When most people think of simulation, they might think of an expensive pod-like thing, mounted on a few pneumatic rams and filled with computer displays and joysticks – a flight simulator. These are generally used to train pilots to fly an aircraft safely. Modern aircrafts owe a lot to these simulators; pilots are now trained in nearly every adverse event that might occur, including dangerous scenarios that might be difficult to simulate in an actual airplane. Another use is reconstructing adverse events after they have occurred – many air disasters have been recreated in a simulator and have been fully understood as a result.
Simulation is now used far more widely in training across a range of contexts. Brain surgeons have moved from using cadavers to practice operations; now they combine MRI scans of their patients with haptic feedback devices, planning and perfecting the procedure before conducting it on a patient. There are a wide range of simulators buried in the bowels of Nottingham’s engineering department, including a driving simulator, Europe’s first motorbike simulator and a train simulator. These are used for a wide range of experiments that aim to understand human performance, as well as training people prior to getting on the road (or rail).

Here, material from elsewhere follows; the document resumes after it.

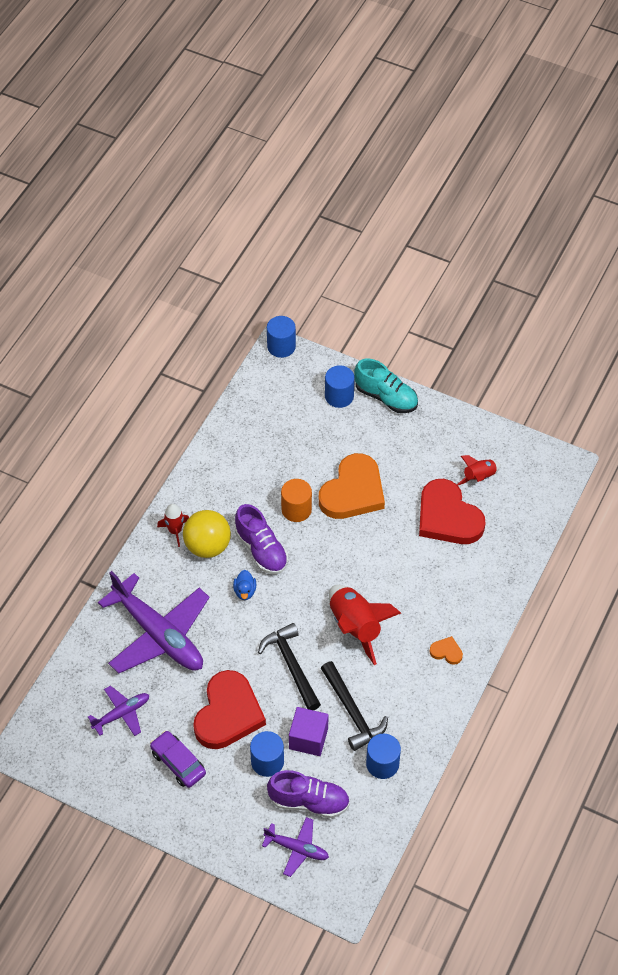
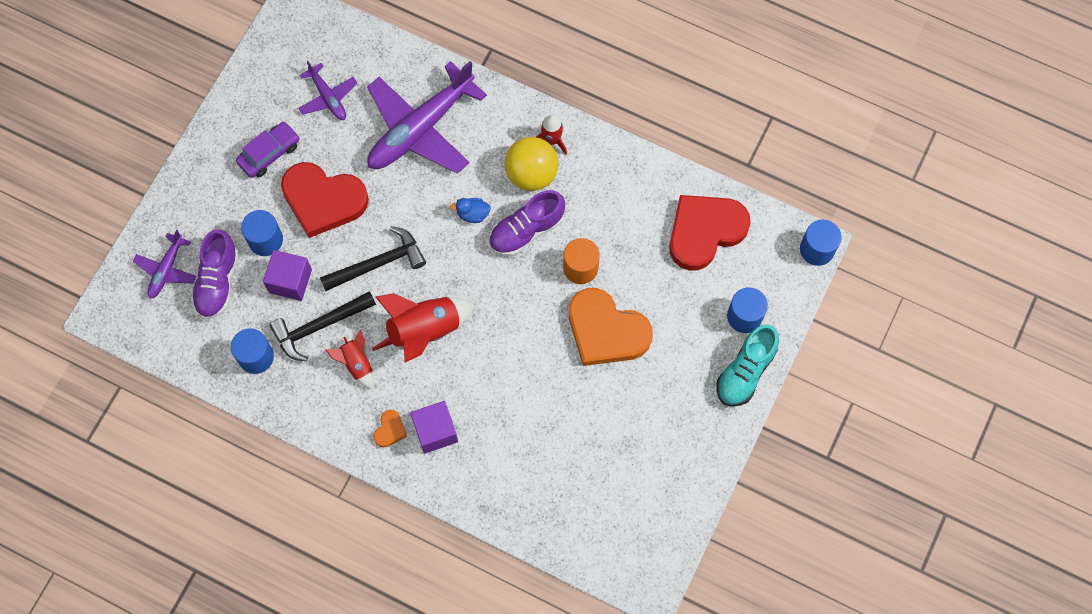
camera: 90 degrees right, 15 degrees up
red heart [419,479,486,544] -> red heart moved to [669,195,751,271]
red rocket [457,455,501,485] -> red rocket moved to [325,330,374,389]
none -> purple cube [410,401,458,454]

Science at large has also begun to reap the benefits of simulation. Perhaps the most pervasive example of this is ‘Complex Systems Modelling’, where a computational model is used to simulate anything from cancer tumours to animal social networks. ‘Agent- based modelling’ has led to advances in topics ranging from psychology and neuroscience to physics and chemistry. As computers get more powerful and our knowledge of the relevant algorithms advances, how humans react to these simulators will allow us to run simulations that could revolutionise science and training. Ultimately, the advances will mean that simulation is recognised as a part of everything we do.